Application of biochar derived from date palm biomass for removal of lead and copper ions in a batch reactor: Kinetics and isotherm scrutiny

Abstract

Abstract Batch absorptive potential of biochar derived from date palm waste biomass (DPb) for lead (Pb2+) and copper (Cu2+) was explored and batch adsorption conditions were optimized in this study. Scanning electron microscopy, Fourier transform infrared, and powder X-ray diffraction analyses of DPb were performed to characterize the adsorbent. An initial rapid adsorption followed by slow uptake of both Pb2+ and Cu2+ by DPb resulted in equilibrium times of 30–60 min and 2–3 h for Pb2+ and Cu2+, respectively. The optimum pH levels were 4.5 and 5.5 for maximum adsorption capacity for Pb2+ (98.9 mg g−1) and Cu2+ (41 mg g−1), respectively. Linear decrease in the metal uptake and removal efficiency occurred respectively by increasing the DPb dose (0.2 to 1.8 g) and initial concentrations of both heavy metal ions (50–250 mg L−1). The optimum amount of DPb for Pb2+ adsorption was 1.0 g, whereas the removal efficiency continued to increase for Cu2+ (92 mg g−1), up to the maximum dose used in this study (1.8 g DPb). The Freundlich-Langmuir (R2 = 0.95) and Harkins–Jura (R2 = 0.92) isotherms were the best-fit models for the Pb2+ and Cu2+ adsorption data, respectively.
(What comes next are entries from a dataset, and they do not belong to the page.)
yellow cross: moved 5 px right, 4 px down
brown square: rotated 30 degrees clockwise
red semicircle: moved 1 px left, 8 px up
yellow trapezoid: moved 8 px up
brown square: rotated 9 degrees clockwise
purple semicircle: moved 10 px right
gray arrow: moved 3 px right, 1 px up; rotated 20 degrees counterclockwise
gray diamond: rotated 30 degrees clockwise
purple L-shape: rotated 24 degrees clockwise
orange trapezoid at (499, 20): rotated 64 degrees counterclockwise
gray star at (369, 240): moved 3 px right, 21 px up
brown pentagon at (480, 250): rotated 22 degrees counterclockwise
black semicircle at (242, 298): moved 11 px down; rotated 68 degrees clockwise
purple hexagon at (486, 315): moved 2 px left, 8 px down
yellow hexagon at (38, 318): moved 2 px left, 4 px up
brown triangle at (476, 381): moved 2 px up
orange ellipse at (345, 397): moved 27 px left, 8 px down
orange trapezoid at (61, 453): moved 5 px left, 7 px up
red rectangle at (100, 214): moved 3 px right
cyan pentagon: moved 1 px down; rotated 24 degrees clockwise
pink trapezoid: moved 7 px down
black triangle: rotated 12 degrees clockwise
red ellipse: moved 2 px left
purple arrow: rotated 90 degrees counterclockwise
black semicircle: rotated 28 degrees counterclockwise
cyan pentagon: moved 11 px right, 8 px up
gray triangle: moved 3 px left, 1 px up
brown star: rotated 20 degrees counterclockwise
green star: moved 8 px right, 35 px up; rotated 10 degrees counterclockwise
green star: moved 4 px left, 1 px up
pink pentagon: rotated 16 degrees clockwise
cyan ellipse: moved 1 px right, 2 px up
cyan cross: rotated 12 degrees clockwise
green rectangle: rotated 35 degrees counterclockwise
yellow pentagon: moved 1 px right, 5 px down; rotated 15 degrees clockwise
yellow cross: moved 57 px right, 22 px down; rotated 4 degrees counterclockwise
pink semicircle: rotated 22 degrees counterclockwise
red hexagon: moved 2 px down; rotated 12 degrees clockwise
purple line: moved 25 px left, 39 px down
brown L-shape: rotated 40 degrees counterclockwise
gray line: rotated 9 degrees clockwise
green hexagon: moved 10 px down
A strong correlation between the pseudo second-order kinetic model and experimental data of Pb2+ and Cu2+ adsorption was observed, supporting the hypothesis of chemisorption as the rate-controlling step. Successful application of DPb for Pb2+ and Cu2+ point to its potential for economically beneficial large-scale application in wastewater treatment.